### Exercise details
All the lines below need to be output exactly, apart from any images.

[Stored data]
=======

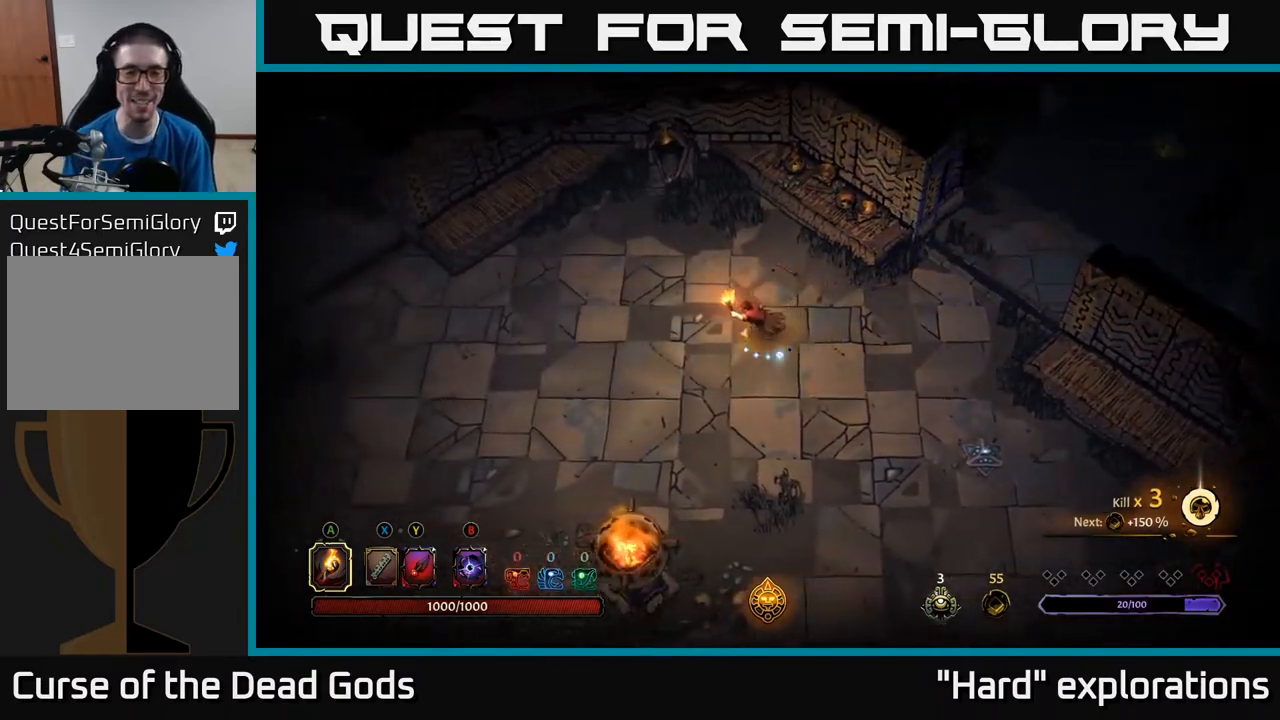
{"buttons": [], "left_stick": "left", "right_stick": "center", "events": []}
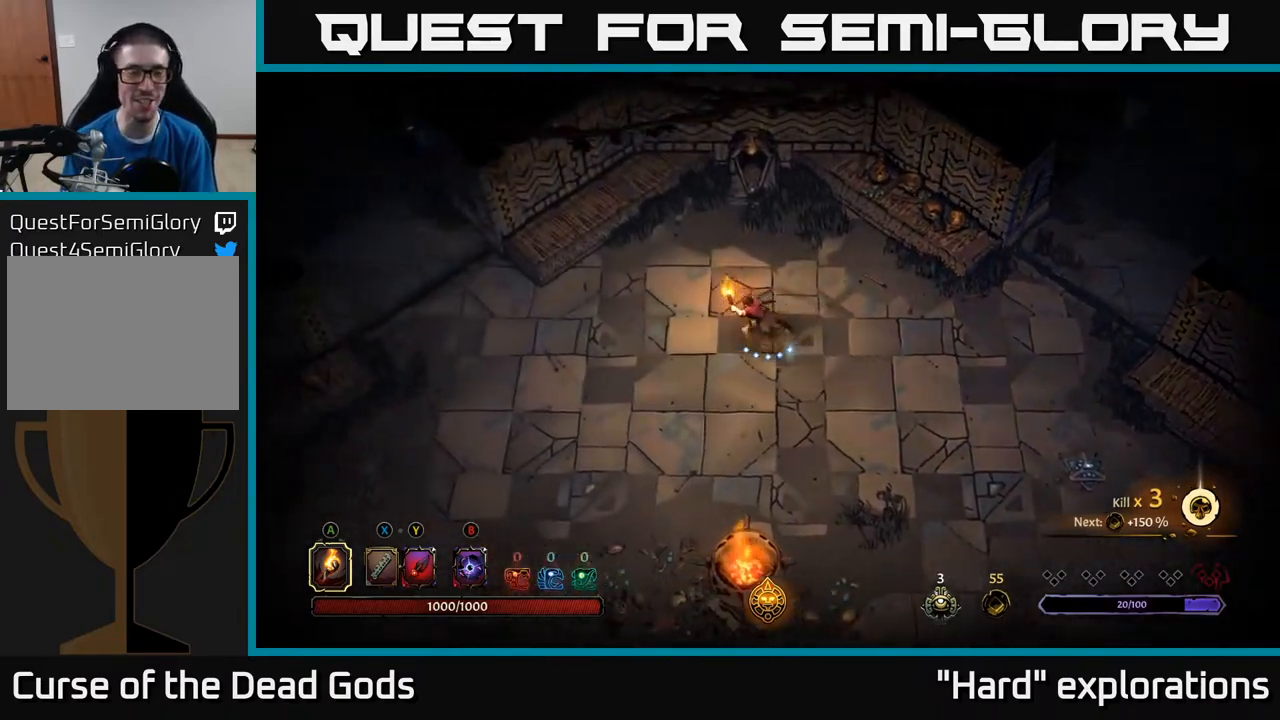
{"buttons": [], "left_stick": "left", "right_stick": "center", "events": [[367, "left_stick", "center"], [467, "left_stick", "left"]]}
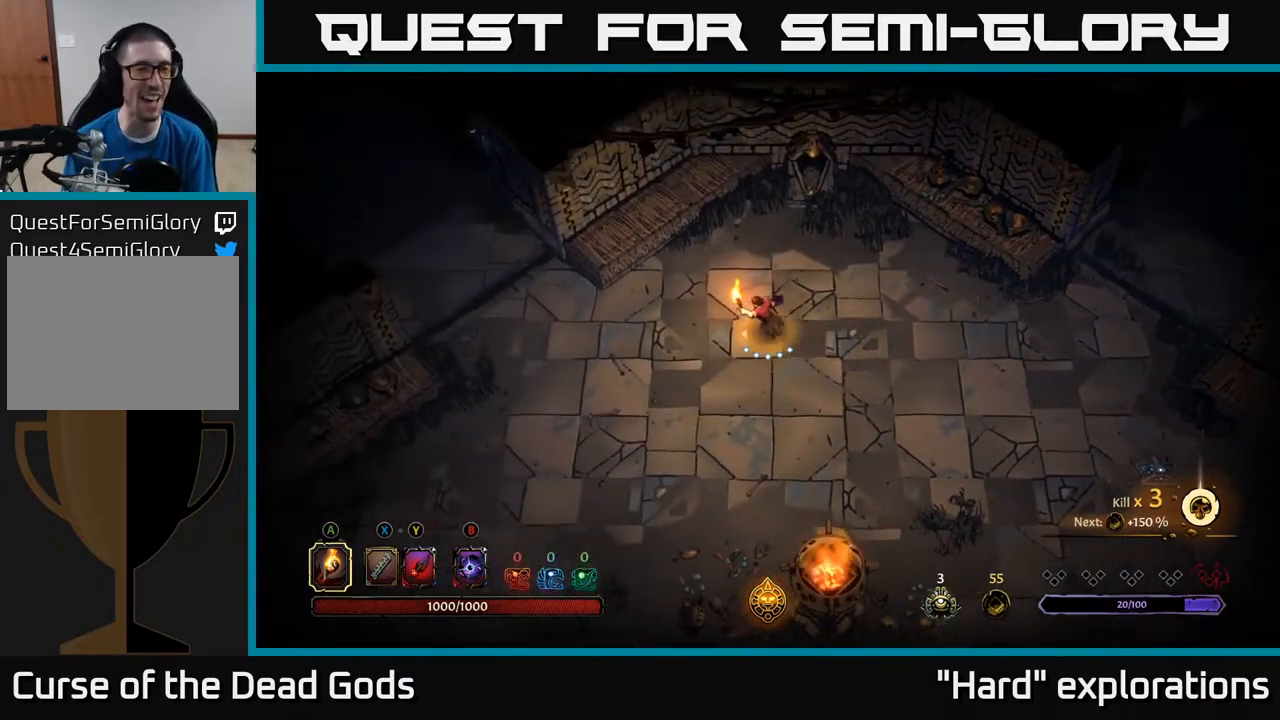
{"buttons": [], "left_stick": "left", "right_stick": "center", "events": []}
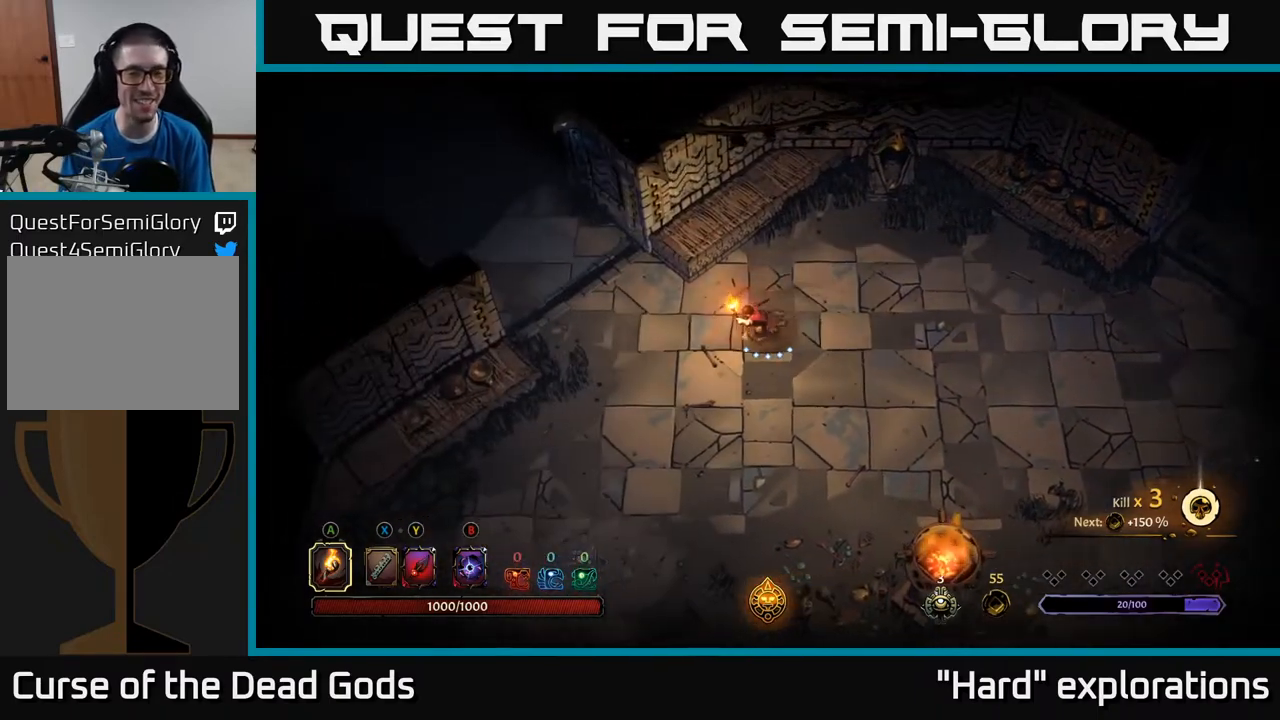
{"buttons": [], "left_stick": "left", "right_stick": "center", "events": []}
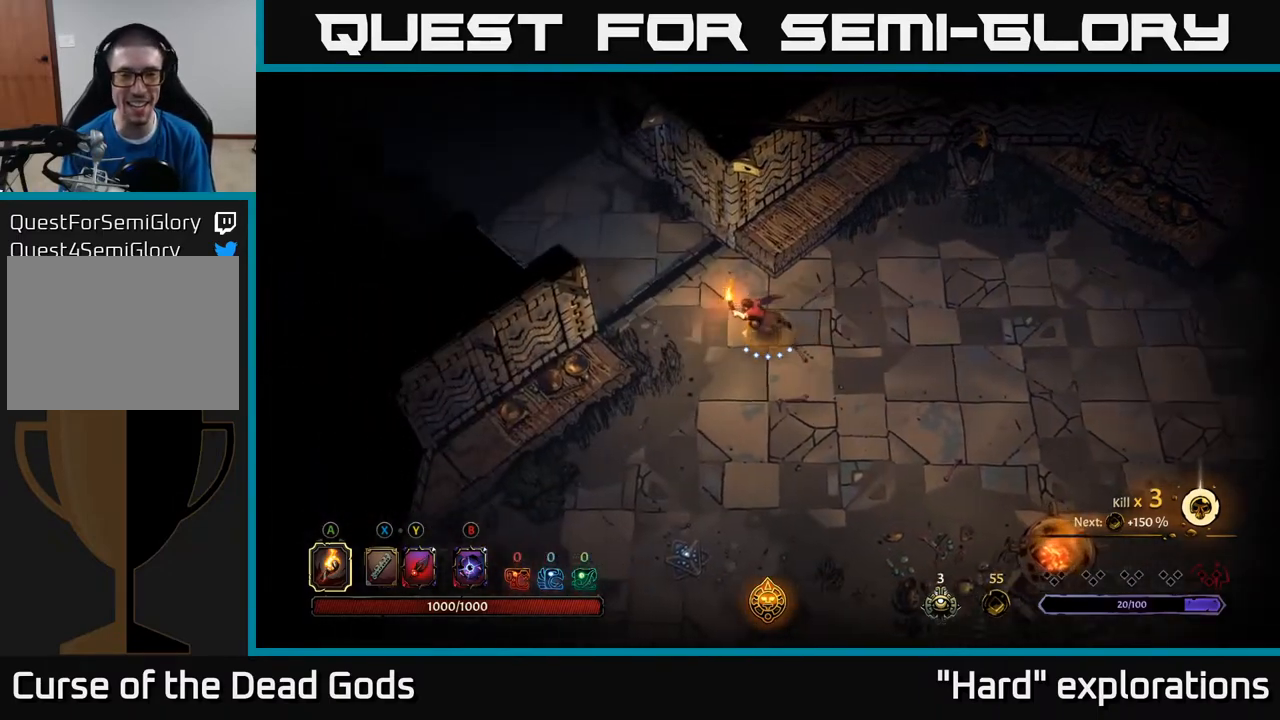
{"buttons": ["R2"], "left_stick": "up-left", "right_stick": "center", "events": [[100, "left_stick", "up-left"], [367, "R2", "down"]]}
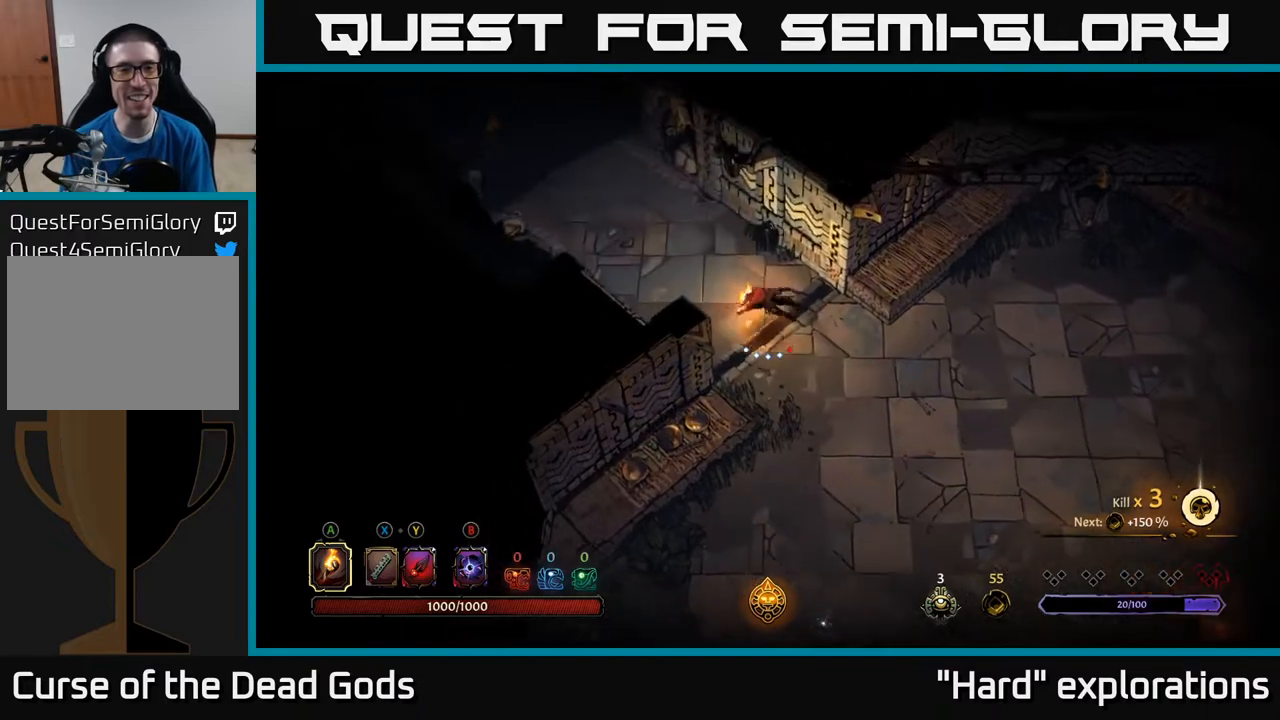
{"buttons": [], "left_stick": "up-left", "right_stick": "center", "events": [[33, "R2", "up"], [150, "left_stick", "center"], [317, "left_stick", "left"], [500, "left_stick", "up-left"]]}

=======

### Exercise answer
{"buttons": [], "left_stick": "left", "right_stick": "center", "events": []}
{"buttons": [], "left_stick": "left", "right_stick": "center", "events": [[367, "left_stick", "center"], [467, "left_stick", "left"]]}
{"buttons": [], "left_stick": "left", "right_stick": "center", "events": []}
{"buttons": [], "left_stick": "left", "right_stick": "center", "events": []}
{"buttons": ["R2"], "left_stick": "up-left", "right_stick": "center", "events": [[100, "left_stick", "up-left"], [367, "R2", "down"]]}
{"buttons": [], "left_stick": "up-left", "right_stick": "center", "events": [[33, "R2", "up"], [150, "left_stick", "center"], [317, "left_stick", "left"], [500, "left_stick", "up-left"]]}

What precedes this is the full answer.